_Selection_:
————————

By the finite-horizon continuous-time Riccati theorem with terminal weight $0$ and sign convention
\begin{align*}
-\Pi_T'(t)=A^\top\Pi_T(t)+\Pi_T(t)A-\Pi_T(t)BR^{-1}B^\top\Pi_T(t)+Q,
\end{align*}
with terminal condition $\Pi_T(T)=0$, for every $T>0$ there is a continuously differentiable symmetric positive semidefinite Riccati matrix $\Pi_T:[0,T]\to\mathbb R^{n\times n}$ and a symmetric positive semidefinite matrix $P_T:=\Pi_T(0)\in\mathbb R^{n\times n}$ such that
\begin{align*}
\inf_{u\in\mathcal U_T}J_T[u;x_0]=x_0^\top P_Tx_0
\end{align*}
for every $x_0\in\mathbb R^n$.
Because $(A,B)$ is stabilisable, choose a matrix $K\in\mathbb R^{m\times n}$ such that $A-BK$ is Hurwitz. Define the comparison closed-loop trajectory $x_K:[0,\infty)\to\mathbb R^n$ by
\begin{align*}
x_K'(t)=(A-BK)x_K(t), \qquad x_K(0)=x_0,
\end{align*}
and the comparison control $u_K:(0,\infty)\to\mathbb R^m$ by $u_K(t)=-Kx_K(t)$. Since $A-BK$ is Hurwitz, there are constants $M_K\ge 1$ and $\alpha_K>0$ such that
\begin{align*}
|x_K(t)|\le M_Ke^{-\alpha_Kt}|x_0|
\end{align*}
for every $t\ge 0$. Let $\|Q\|_{\mathrm{op}}$ and $\|R\|_{\mathrm{op}}$ denote the Euclidean operator norms of $Q$ and $R$. Then
\begin{align*}
x_K(t)^\top Qx_K(t)+u_K(t)^\top Ru_K(t)\le \left(\|Q\|_{\mathrm{op}}+\|K\|_{\mathrm{op}}^2\|R\|_{\mathrm{op}}\right)M_K^2e^{-2\alpha_Kt}|x_0|^2.
\end{align*}
Integrating with respect to $\mathcal L^1$ gives
\begin{align*}
J_T[u_K|_{(0,T)};x_0]\le \frac{\left(\|Q\|_{\mathrm{op}}+\|K\|_{\mathrm{op}}^2\|R\|_{\mathrm{op}}\right)M_K^2}{2\alpha_K}|x_0|^2.
\end{align*}
Define
\begin{align*}
\Gamma_K:=\frac{\left(\|Q\|_{\mathrm{op}}+\|K\|_{\mathrm{op}}^2\|R\|_{\mathrm{op}}\right)M_K^2}{2\alpha_K}.
\end{align*}
Since $P_T$ gives the infimum over $\mathcal U_T$, we have
\begin{align*}
0\le x_0^\top P_Tx_0\le \Gamma_K|x_0|^2
\end{align*}
for every $T>0$ and every $x_0\in\mathbb R^n$.

————————

_Supplied data_:
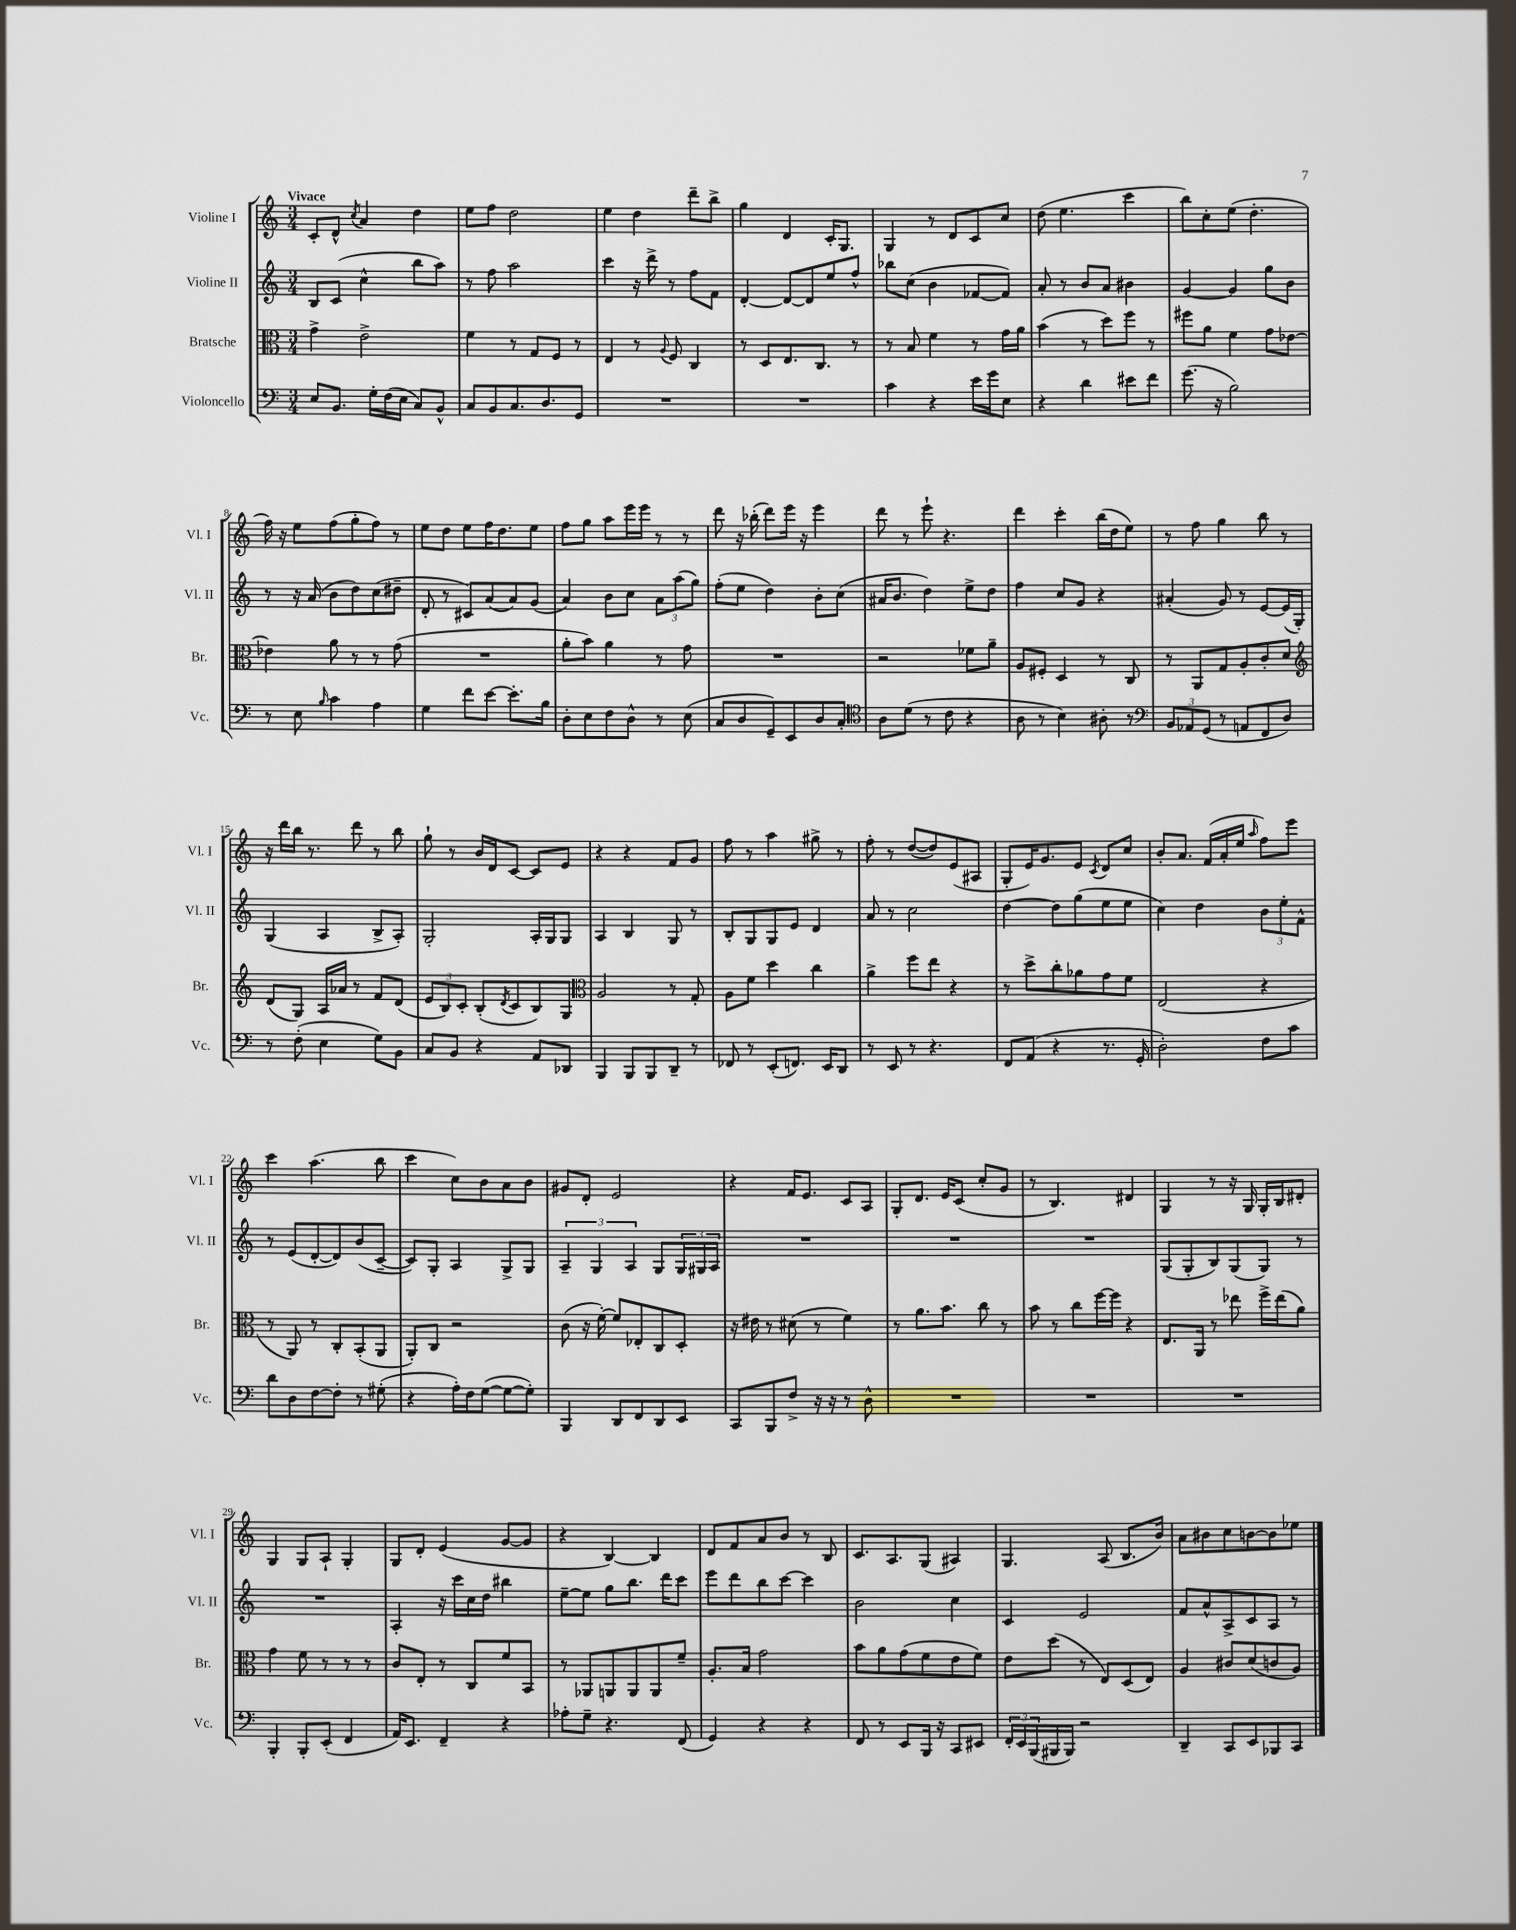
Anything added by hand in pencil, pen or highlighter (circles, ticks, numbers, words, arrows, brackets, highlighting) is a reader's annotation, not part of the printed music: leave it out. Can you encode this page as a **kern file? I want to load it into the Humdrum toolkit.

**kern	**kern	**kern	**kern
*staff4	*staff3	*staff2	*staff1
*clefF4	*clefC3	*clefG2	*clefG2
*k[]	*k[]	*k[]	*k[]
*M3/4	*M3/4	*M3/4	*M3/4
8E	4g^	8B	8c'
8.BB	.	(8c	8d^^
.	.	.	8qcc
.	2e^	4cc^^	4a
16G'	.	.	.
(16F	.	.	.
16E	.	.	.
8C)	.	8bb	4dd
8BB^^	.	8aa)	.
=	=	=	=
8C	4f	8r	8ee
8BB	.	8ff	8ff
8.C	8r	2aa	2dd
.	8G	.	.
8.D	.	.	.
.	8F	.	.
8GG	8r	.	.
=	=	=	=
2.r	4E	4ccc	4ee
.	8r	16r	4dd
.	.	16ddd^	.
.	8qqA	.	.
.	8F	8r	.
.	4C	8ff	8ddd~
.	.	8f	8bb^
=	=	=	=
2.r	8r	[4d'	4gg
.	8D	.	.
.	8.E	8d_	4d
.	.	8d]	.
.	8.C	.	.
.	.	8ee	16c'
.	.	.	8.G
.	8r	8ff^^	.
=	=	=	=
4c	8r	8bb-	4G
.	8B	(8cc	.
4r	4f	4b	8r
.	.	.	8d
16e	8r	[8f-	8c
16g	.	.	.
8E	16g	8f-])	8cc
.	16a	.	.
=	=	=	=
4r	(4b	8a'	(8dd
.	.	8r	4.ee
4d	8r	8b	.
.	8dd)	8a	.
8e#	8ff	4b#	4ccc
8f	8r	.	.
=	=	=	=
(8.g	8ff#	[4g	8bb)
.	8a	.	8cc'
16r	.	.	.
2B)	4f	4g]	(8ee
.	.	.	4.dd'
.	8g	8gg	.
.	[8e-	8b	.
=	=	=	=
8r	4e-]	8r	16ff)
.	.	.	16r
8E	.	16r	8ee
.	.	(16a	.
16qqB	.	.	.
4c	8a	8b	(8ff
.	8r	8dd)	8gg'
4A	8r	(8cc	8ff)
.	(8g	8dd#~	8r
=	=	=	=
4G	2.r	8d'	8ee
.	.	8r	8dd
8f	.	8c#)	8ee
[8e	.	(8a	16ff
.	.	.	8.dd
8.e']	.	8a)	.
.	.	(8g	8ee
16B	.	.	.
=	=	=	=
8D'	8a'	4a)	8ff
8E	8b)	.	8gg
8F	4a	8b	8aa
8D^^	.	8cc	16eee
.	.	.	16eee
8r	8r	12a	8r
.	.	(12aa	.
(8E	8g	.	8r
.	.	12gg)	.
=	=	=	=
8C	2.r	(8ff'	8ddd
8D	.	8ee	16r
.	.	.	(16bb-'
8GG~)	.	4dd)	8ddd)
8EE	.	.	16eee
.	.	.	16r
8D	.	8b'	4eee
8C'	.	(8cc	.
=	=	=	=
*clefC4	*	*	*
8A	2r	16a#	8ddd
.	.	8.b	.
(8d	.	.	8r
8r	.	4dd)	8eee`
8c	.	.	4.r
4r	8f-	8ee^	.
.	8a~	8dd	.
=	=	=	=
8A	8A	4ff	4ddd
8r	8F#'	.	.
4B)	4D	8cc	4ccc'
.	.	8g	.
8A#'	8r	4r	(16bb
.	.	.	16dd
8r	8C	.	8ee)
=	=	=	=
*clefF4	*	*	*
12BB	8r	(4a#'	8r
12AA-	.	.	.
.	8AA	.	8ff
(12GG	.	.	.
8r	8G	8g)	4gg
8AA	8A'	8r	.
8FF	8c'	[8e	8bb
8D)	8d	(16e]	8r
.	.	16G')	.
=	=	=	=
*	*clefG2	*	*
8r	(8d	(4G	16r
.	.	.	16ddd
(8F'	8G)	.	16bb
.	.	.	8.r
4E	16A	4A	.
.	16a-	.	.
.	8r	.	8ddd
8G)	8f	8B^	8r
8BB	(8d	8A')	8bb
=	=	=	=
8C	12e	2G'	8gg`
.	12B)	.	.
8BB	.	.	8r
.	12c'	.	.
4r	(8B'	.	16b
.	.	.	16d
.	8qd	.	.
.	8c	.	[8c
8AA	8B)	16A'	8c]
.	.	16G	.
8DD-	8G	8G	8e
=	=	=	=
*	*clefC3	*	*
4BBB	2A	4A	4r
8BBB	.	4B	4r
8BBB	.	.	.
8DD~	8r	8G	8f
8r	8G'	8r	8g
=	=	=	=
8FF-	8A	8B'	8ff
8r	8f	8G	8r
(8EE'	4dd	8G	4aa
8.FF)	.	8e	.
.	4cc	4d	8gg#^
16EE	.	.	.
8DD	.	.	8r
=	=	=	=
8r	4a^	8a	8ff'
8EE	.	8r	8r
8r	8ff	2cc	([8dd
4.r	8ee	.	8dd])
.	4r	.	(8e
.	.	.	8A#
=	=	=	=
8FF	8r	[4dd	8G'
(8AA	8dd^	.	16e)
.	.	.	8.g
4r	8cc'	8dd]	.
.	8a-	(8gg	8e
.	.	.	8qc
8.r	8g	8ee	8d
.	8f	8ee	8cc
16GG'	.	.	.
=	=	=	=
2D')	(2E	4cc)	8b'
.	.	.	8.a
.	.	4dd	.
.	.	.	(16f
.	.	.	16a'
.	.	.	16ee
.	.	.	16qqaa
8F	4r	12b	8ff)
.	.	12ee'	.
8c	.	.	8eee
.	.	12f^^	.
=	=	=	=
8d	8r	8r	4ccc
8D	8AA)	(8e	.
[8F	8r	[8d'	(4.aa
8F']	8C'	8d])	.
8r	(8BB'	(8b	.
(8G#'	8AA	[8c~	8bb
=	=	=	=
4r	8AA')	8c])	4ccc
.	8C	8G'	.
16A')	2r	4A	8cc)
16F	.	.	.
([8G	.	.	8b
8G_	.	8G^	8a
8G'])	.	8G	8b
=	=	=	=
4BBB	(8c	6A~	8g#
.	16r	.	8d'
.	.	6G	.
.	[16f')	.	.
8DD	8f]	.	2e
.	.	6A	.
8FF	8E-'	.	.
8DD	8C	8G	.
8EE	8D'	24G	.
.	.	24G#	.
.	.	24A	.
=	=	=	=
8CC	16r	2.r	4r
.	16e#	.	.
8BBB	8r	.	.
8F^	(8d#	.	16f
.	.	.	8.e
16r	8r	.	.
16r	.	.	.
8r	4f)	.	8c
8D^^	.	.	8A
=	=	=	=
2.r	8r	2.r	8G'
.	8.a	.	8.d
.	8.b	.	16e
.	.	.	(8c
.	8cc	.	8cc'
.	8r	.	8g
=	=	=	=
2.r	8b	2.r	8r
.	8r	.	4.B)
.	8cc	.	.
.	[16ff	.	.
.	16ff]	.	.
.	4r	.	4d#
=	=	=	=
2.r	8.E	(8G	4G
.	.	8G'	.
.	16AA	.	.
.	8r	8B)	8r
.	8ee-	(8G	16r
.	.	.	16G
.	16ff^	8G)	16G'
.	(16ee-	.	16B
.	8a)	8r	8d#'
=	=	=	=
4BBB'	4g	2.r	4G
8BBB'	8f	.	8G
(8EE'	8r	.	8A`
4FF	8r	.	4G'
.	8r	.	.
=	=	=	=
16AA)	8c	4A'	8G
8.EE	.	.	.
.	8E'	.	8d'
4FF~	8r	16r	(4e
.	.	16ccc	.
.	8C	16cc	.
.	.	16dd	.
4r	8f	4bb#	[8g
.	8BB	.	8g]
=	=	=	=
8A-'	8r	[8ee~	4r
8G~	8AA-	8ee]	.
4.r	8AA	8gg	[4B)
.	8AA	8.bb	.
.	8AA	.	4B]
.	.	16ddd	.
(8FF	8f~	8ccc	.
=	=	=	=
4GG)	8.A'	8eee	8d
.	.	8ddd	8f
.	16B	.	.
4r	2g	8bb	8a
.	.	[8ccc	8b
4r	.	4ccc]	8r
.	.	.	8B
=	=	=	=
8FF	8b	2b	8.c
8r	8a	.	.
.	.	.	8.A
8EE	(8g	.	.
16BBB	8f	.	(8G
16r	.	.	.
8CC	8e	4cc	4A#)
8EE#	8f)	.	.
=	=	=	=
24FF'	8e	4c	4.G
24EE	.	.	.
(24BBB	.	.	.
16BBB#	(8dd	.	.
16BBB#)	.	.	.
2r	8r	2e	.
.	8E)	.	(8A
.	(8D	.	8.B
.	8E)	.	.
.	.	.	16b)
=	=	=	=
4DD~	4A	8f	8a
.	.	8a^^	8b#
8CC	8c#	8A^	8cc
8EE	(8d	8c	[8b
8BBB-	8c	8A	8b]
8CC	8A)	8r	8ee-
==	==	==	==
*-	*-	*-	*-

————————

_The tasks_:
1 > List every symbol in the Riccati argument that carries the subscript $K$.
2 > Pick up the Riccati argument after its last sentence and continue it.

_Exercise answers_:
1 > $x_K$, $u_K$, $M_K$, $\alpha_K$, $\Gamma_K$

2 >
[guided]
The first purpose of this step is to produce a family of finite-horizon quadratic value functions. For a horizon $T>0$, the admissible controls are the square-integrable maps $u:(0,T)\to\mathbb R^m$, and each such control determines the state trajectory $x_{u,x_0,T}$ by the linear differential equation
\begin{align*}
x_{u,x_0,T}'(t)=Ax_{u,x_0,T}(t)+Bu(t), \qquad x_{u,x_0,T}(0)=x_0.
\end{align*}
The corresponding finite-horizon cost is
\begin{align*}
J_T[u;x_0]=\int_0^{\!T}\left(x_{u,x_0,T}(t)^\top Qx_{u,x_0,T}(t)+u(t)^\top Ru(t)\right)\,d\mathcal L^1(t).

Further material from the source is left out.